***** Provided information

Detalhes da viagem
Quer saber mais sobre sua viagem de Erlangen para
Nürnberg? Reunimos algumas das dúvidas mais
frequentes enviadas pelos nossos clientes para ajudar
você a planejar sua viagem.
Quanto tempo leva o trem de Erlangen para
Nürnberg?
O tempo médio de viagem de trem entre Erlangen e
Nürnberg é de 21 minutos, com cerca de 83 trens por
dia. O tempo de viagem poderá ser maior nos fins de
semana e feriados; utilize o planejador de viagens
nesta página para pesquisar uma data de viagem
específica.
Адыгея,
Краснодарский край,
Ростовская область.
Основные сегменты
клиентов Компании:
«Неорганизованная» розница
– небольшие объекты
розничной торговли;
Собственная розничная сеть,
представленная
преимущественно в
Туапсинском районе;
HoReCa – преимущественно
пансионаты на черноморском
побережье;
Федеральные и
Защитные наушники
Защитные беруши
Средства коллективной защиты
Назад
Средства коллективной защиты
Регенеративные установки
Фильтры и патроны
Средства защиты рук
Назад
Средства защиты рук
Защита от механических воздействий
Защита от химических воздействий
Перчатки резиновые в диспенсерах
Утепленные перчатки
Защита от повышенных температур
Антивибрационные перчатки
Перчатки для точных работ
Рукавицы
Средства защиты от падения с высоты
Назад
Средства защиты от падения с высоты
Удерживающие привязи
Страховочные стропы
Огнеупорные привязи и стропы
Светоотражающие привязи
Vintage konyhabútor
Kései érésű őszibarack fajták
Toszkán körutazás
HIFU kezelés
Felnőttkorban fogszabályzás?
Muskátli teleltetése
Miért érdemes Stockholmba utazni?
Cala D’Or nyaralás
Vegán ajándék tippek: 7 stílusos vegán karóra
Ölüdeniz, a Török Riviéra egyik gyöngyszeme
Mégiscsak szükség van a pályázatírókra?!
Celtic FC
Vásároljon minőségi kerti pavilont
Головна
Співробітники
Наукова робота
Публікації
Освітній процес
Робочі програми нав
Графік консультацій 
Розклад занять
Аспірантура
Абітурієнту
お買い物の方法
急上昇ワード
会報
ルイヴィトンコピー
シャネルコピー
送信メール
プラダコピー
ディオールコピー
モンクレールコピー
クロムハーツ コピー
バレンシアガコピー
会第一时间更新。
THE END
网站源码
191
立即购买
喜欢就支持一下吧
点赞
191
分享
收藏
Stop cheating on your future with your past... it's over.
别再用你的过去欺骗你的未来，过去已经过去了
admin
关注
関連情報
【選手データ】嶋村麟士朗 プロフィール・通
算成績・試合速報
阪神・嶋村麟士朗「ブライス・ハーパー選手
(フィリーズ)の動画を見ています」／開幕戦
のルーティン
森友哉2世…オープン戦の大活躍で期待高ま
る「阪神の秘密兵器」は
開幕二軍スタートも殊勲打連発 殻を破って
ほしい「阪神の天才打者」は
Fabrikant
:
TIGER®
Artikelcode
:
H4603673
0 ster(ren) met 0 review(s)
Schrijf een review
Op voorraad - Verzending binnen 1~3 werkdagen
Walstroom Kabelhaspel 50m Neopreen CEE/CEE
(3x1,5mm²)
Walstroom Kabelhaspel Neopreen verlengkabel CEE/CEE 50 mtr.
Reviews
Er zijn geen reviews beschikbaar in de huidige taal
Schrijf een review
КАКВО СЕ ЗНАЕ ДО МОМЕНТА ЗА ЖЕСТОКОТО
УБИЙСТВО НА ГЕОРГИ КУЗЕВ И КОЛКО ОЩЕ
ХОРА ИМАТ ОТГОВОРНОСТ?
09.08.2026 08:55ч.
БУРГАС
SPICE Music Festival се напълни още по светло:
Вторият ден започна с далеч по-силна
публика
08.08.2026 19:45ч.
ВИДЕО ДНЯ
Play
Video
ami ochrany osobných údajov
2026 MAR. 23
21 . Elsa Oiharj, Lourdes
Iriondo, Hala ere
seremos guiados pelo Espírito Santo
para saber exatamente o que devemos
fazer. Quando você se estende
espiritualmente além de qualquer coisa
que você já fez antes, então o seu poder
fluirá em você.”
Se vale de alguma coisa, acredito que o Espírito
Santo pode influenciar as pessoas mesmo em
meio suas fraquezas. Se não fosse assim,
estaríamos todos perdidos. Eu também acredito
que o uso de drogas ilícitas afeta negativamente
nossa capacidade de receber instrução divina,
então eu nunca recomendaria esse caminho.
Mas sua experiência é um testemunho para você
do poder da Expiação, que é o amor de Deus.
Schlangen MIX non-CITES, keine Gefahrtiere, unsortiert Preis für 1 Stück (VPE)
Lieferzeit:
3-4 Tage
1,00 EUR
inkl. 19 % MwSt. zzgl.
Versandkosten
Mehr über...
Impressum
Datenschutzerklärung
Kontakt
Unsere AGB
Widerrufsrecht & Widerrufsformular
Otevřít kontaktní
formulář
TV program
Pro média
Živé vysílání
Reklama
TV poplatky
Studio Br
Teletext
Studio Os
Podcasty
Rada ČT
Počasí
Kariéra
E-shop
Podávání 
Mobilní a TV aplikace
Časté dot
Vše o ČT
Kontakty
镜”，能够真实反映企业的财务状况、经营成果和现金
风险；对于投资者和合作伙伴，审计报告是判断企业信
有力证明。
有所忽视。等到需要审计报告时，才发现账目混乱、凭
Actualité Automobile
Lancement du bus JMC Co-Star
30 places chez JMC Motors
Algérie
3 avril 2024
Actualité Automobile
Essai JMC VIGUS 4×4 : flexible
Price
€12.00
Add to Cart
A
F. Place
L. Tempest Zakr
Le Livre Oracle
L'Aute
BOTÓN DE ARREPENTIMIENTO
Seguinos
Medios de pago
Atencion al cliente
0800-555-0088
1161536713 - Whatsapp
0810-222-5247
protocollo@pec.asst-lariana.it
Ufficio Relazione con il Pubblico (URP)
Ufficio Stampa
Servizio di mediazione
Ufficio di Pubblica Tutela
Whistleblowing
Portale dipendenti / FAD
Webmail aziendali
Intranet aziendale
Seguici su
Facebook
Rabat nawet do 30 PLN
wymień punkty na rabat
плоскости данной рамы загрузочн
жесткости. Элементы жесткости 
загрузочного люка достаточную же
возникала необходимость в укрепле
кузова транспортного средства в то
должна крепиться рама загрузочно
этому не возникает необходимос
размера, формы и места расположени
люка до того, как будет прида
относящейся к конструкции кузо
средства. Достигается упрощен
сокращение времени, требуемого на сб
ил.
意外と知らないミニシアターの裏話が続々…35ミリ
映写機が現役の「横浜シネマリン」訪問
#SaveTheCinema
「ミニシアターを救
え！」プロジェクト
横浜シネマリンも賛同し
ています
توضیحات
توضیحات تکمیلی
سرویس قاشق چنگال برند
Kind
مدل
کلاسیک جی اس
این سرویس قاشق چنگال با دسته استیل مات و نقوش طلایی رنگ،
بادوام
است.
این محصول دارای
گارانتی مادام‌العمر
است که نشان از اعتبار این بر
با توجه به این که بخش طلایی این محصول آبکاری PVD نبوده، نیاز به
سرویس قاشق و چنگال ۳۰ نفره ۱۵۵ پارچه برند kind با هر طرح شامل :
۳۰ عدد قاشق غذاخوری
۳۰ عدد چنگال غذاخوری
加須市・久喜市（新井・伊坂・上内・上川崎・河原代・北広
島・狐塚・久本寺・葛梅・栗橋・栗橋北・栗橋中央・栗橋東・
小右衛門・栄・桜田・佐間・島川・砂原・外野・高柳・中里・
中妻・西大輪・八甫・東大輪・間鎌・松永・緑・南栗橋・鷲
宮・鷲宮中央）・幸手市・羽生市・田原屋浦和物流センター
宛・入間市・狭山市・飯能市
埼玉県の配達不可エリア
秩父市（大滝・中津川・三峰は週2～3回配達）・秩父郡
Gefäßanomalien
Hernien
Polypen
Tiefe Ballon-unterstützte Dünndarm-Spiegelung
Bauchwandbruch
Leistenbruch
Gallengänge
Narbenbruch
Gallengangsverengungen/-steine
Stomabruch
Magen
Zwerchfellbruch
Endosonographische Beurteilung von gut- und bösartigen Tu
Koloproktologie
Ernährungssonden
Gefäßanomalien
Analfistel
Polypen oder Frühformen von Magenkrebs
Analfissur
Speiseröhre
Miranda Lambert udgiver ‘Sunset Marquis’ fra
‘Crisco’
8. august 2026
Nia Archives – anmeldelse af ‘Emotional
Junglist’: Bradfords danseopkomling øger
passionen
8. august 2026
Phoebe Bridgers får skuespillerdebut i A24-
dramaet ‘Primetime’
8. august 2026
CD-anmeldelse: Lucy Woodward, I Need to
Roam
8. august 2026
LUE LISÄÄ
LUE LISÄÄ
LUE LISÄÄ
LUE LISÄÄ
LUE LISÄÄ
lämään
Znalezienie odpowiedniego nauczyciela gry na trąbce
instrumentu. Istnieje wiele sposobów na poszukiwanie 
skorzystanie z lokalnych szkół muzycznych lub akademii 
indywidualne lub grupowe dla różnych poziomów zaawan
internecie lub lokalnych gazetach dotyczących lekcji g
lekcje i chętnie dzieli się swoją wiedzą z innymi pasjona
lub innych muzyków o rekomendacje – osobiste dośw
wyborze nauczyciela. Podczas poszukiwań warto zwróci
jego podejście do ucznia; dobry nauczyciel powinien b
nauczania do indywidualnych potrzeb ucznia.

**********

▶ **Work task**
Take exactly the lines from the one containing "3 avril 2024" through the one containing "кузова транспортного средства в то" in the data above, and output them with nothing added.

▶ **Solution**
3 avril 2024
Actualité Automobile
Essai JMC VIGUS 4×4 : flexible
Price
€12.00
Add to Cart
A
F. Place
L. Tempest Zakr
Le Livre Oracle
L'Aute
BOTÓN DE ARREPENTIMIENTO
Seguinos
Medios de pago
Atencion al cliente
0800-555-0088
1161536713 - Whatsapp
0810-222-5247
protocollo@pec.asst-lariana.it
Ufficio Relazione con il Pubblico (URP)
Ufficio Stampa
Servizio di mediazione
Ufficio di Pubblica Tutela
Whistleblowing
Portale dipendenti / FAD
Webmail aziendali
Intranet aziendale
Seguici su
Facebook
Rabat nawet do 30 PLN
wymień punkty na rabat
плоскости данной рамы загрузочн
жесткости. Элементы жесткости 
загрузочного люка достаточную же
возникала необходимость в укрепле
кузова транспортного средства в то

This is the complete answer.